Si Band of Brothers se voulait être le portrait d’hommes réussissant à braver l’enfer de la guerre par un esprit d’unité, The Pacific prend une approche bien différente en se mettant à hauteur d’individus débarqués dans des contrées étranges contre une ennemi incompris. Et pour cause, les théâtres d’opération sont aux antipodes l’un de l’autre, et si l’Europe représentait une campagne de libération, le Pacifique tendait plus vers la revanche pour Pearl Harbor. Alors ces hommes que l’on va suivre s’engagent pour une simple raison: tuer du japonais. Un patriotisme simple, exploité par le gouvernement pour les envoyer dans les pires bourbiers du conflit : “you’ll be eye to eye with japs!” annonçaient les recruteurs.
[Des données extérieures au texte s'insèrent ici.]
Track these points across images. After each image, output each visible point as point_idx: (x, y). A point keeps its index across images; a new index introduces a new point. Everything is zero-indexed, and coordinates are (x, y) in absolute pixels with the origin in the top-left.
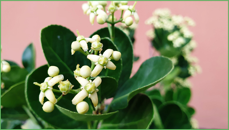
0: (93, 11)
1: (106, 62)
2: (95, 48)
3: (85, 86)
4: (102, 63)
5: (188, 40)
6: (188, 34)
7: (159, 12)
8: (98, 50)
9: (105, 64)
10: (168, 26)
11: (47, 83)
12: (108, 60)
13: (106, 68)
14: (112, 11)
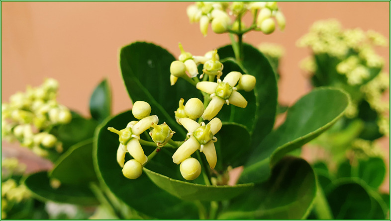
0: (205, 13)
1: (230, 92)
2: (210, 71)
3: (194, 132)
4: (222, 94)
5: (375, 72)
6: (373, 59)
7: (320, 26)
8: (215, 74)
9: (227, 96)
10: (337, 49)
11: (131, 129)
12: (233, 90)
13: (230, 104)
14: (238, 11)
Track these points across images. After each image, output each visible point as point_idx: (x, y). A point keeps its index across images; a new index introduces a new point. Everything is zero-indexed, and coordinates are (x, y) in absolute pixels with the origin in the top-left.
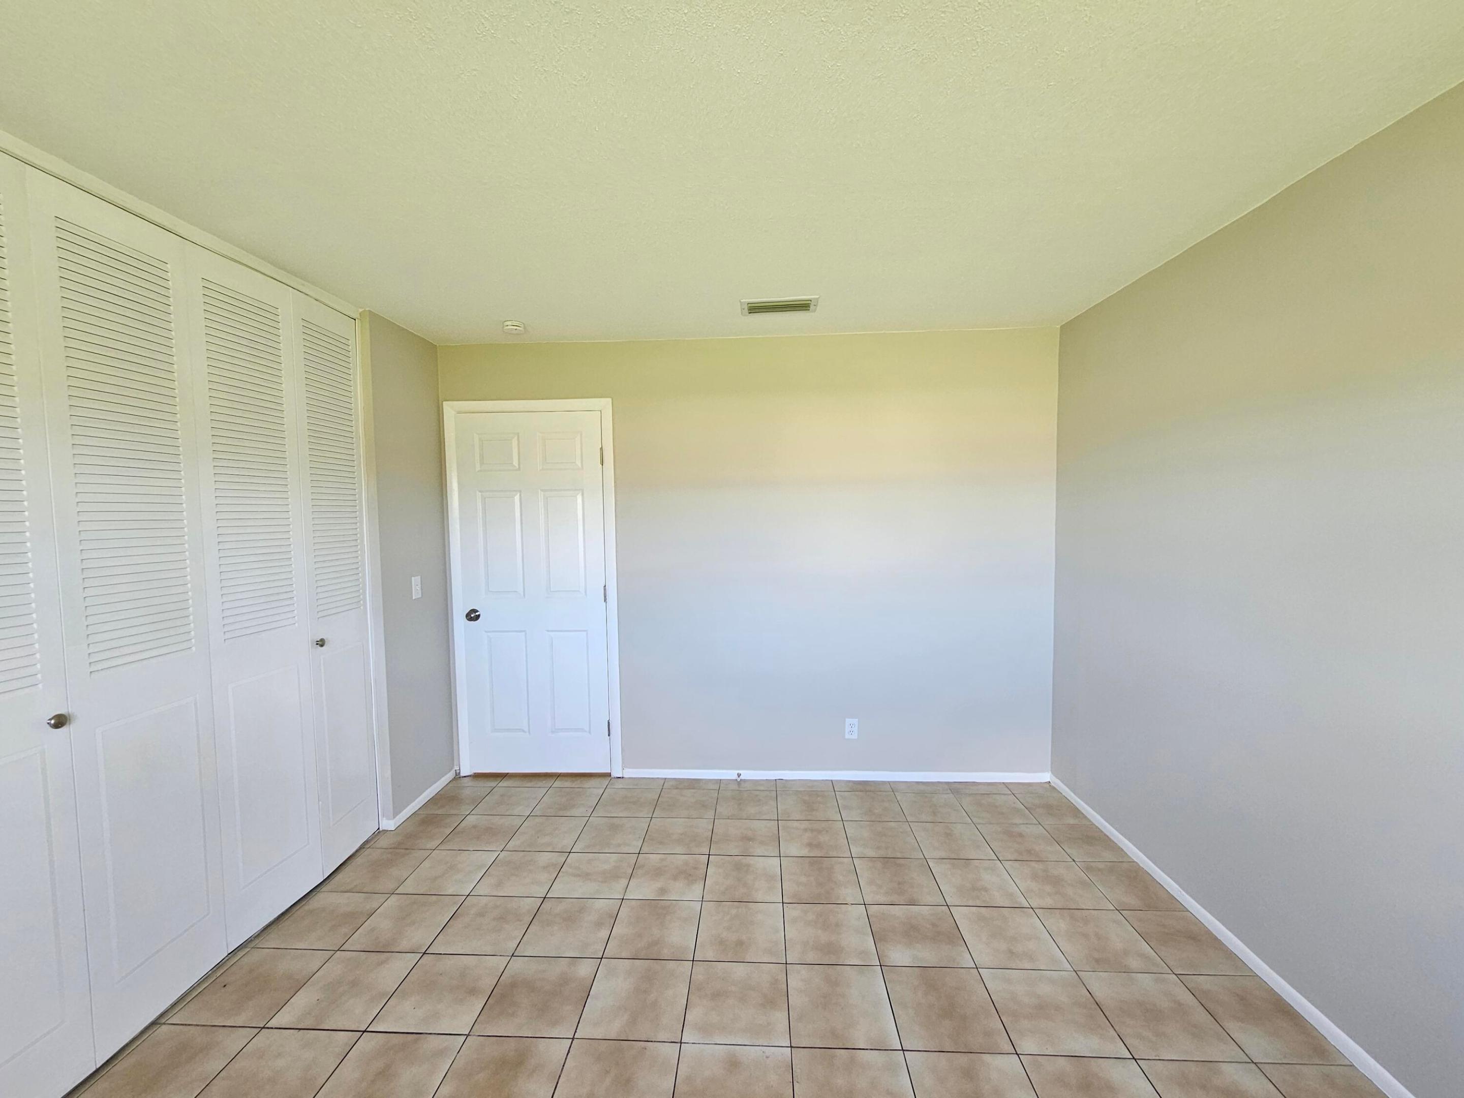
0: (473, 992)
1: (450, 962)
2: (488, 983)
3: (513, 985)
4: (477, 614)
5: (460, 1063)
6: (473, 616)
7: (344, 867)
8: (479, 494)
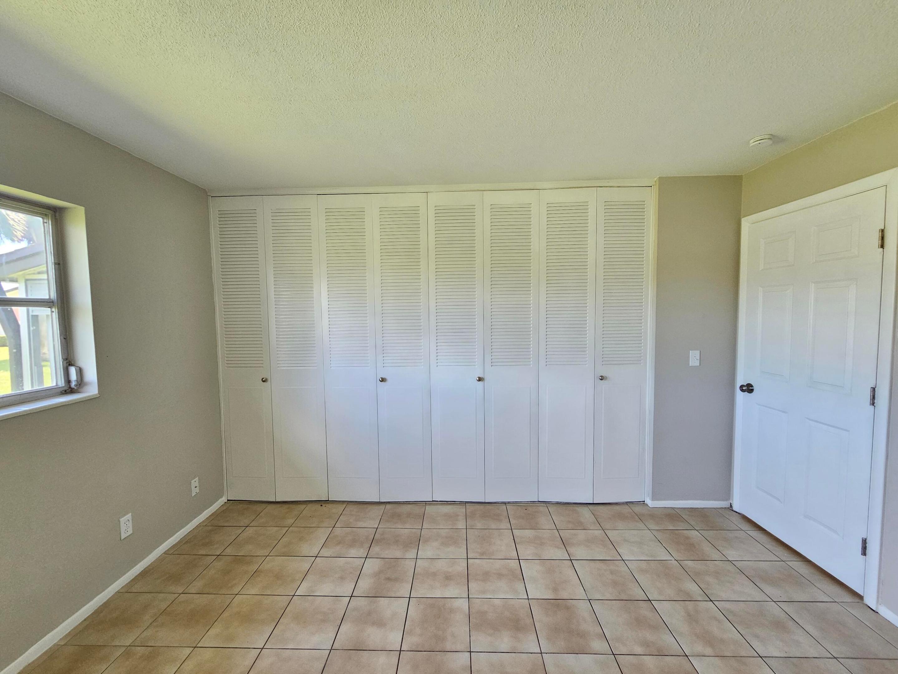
0: (555, 590)
1: (571, 572)
2: (564, 594)
3: (568, 608)
4: (753, 388)
5: (512, 602)
6: (748, 388)
7: (609, 505)
8: (761, 289)
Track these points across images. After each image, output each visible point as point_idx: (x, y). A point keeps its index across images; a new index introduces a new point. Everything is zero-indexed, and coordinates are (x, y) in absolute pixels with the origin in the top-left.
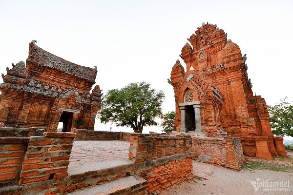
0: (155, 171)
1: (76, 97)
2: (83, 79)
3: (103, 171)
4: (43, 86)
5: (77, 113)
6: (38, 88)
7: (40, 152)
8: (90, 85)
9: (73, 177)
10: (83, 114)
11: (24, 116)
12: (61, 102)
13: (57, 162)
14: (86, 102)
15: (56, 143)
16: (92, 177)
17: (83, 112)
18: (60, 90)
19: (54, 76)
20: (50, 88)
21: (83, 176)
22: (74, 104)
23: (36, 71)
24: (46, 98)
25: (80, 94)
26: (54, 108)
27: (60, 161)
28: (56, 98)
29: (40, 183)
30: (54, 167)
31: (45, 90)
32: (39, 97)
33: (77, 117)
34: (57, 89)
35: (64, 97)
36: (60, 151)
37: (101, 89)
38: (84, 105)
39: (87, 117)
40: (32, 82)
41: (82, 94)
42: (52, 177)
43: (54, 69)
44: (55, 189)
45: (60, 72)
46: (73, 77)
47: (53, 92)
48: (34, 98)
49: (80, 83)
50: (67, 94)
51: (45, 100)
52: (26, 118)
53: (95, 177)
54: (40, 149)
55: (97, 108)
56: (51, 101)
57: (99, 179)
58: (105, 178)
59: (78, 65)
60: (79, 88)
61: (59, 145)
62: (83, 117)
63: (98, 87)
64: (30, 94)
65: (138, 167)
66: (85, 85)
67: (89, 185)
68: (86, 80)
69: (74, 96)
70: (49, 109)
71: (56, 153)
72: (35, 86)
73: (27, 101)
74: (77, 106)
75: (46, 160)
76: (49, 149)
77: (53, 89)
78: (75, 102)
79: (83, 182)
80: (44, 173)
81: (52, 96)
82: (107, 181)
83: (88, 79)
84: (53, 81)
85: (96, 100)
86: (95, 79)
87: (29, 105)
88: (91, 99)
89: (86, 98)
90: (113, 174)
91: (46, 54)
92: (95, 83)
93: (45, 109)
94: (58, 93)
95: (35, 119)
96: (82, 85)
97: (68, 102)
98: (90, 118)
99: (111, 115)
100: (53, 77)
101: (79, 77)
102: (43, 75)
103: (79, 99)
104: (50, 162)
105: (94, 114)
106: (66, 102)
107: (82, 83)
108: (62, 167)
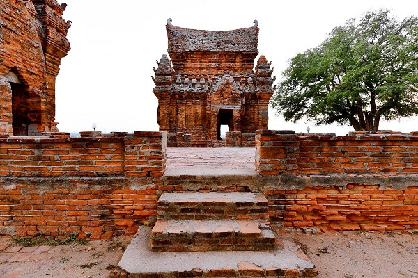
0: (309, 196)
1: (231, 85)
2: (237, 53)
3: (203, 178)
4: (191, 79)
5: (236, 109)
6: (186, 84)
7: (134, 150)
8: (250, 59)
9: (168, 178)
10: (247, 109)
11: (182, 122)
12: (214, 98)
13: (150, 161)
14: (247, 89)
15: (145, 142)
16: (190, 182)
17: (246, 107)
18: (210, 81)
19: (201, 62)
20: (198, 80)
21: (179, 179)
22: (231, 96)
23: (180, 61)
24: (197, 95)
25: (237, 79)
26: (208, 107)
27: (153, 161)
28: (207, 92)
29: (140, 178)
30: (149, 165)
31: (194, 85)
32: (191, 95)
33: (238, 115)
34: (206, 79)
35: (215, 90)
36: (151, 150)
37: (269, 62)
38: (245, 95)
39: (254, 113)
40: (179, 79)
41: (240, 78)
42: (149, 174)
43: (197, 51)
44: (153, 186)
45: (205, 52)
46: (222, 54)
47: (202, 85)
48: (186, 97)
49: (235, 62)
50: (218, 84)
51: (197, 98)
52: (184, 123)
53: (195, 182)
54: (133, 147)
55: (267, 97)
56: (203, 98)
57: (200, 186)
58: (209, 187)
59: (226, 32)
60: (235, 70)
61: (149, 145)
62: (247, 114)
63: (263, 59)
64: (181, 93)
65: (264, 182)
66: (243, 62)
67: (188, 190)
68: (241, 52)
69: (227, 84)
70: (205, 109)
71: (148, 152)
72: (183, 83)
73: (181, 103)
74: (235, 100)
75: (141, 158)
76: (141, 148)
77: (202, 81)
78: (232, 94)
79: (181, 185)
80: (142, 169)
81: (203, 91)
82: (211, 190)
83: (245, 49)
84: (201, 69)
85: (263, 83)
86: (256, 46)
87: (183, 108)
88: (254, 83)
89: (246, 84)
90: (219, 184)
91: (185, 33)
92: (257, 53)
93: (199, 109)
94: (209, 85)
95: (193, 124)
96: (238, 64)
97: (223, 95)
98: (258, 114)
99: (303, 106)
100: (199, 63)
101: (231, 50)
102: (189, 64)
103: (235, 87)
104: (144, 160)
105: (263, 107)
106: (219, 95)
107: (238, 60)
108: (156, 166)
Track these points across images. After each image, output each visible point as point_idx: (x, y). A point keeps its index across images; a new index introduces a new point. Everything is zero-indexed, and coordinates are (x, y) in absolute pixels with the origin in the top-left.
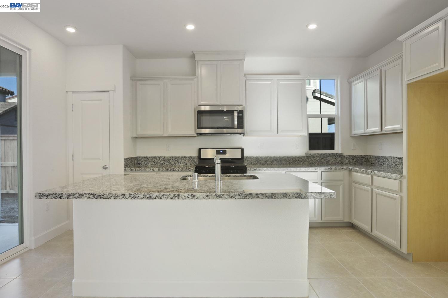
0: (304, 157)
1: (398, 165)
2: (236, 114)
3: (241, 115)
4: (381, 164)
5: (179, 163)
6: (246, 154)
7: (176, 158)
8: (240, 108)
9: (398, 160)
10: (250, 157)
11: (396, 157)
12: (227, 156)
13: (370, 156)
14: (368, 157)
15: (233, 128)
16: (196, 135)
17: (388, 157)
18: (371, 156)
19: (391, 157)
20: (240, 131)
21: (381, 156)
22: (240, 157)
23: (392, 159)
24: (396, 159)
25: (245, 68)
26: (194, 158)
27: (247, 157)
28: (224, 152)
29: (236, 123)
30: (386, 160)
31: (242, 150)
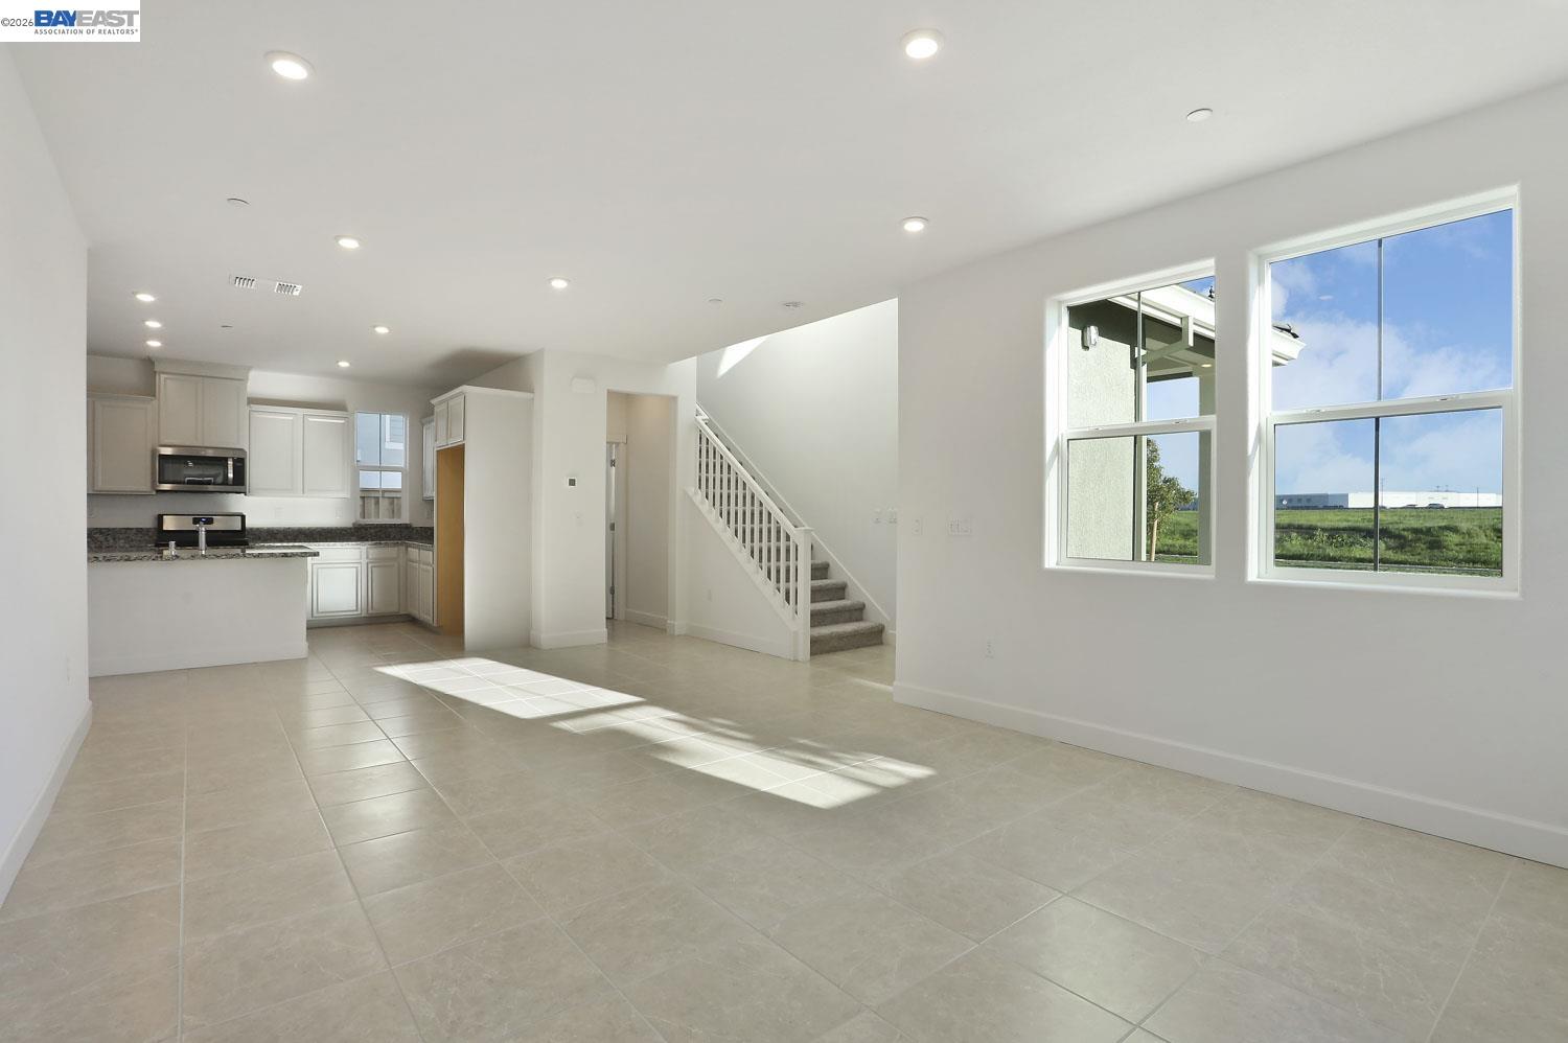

Mais dès les premiers épisodes, on sent que quelque chose cloche. La temporalité est volontairement confuse, mêlant jours et semaines dans des cauchemars fiévreux qui nous immiscent dans la psyché de ces hommes, ces gamins, perdus à l’autre bout du monde, dans des terres tout aussi hostiles que l’ennemi. De la première incursion à Guadalcanal au purgatoire de Pavuvu, en passant par les déluges de Cap Gloucester, l’isolement de Peleliu, les charniers d’Okinawa, et la boucherie d’Iwo Jima, The Pacific multiplie les situations et renouvelle les enjeux par un accroissement perpétuel des difficultés rencontrées, comme autant de cercles de l’Enfer qui s'empilent les uns sur les autres. Un effet de redondance se crée, servant le sentiment désespoir. Il n’y a pas de lumière au bout du tunnel, juste la fange et la mort.
Le spectateur se retrouve aussi perdu que les soldats, ignorant des décisions stratégiques qui mènent à tel ou tel massacre. La raison s’efface pour laisser place à l’aliénation, au besoin machinal de survivre. On était là pour tuer des japonais, et on ne désire in fine plus rien que de l’eau, du sec, du réconfort. Les élans patriotiques sont balayés tandis que la vacuité de l’ensemble se fait prégnante. Les motivations initiales se meuvent lentement en une incompréhension face aux attendus. On est parti se battre pour son pays, et on finit par tuer pour l’homme qui se trouve à côté de soi.
Non content de nous rendre hagards dans ces batailles, la série se permet quelques parenthèses plus calmes pour approfondir certains de ces portraits. De l’escale australienne, qui sonne comme un rêve tournant rapidement au cauchemar lorsque la réalité revient au galop, on retiendra les prémices de l’impossible reconstruction à venir. Du séjour à l’hôpital militaire, un Leckie pourtant à bout s’estimera chanceux face à ses pairs, détruits de l’intérieur. De la romance fugace de Basilone au pays, seule l’impossibilité de réintégrer la vie civile ressort. La galerie de personnages est assez large pour réussir à donner un échantillon représentatif de ces gamins, de leur raison de se trouver sur place, et des conséquences d’un tel massacre sur leur avenir. Ceux qui reviennent au pays sont condamnés à des terreurs nocturnes, des hommes bien différents de ceux partis quelques années plus tôt, à qui l’on a dérobé leur jeunesse. Des coquilles hantées.
Je vois souvent sur ce site des critiques qui font de The Pacific une version inférieure à son aîné, les comparant sur des échelles identiques. Alors certes, les deux séries sont impressionnantes dans leur reconstitution, parsemée d’un casting de presque inconnus à l’époque que l’on présent plaisir à redécouvrir bien des années plus tard (ici Jon Bernthal et Rami Malek par exemple), et d’un budget conséquent qui se voit à l’écran. Mais l’ambition narrative est bien différente, ne se contentant pas de transposer un schéma similaire sur un autre front. Non, The Pacific est parfait dans sa complémentarité, et passionnant dans sa singularité. Une plongée dans la tourmente qui érafle pas mal les à prioris patriotiques et la notion même de figures héroïques. C’était des hommes, perdus à jamais dans la bêtise humaine.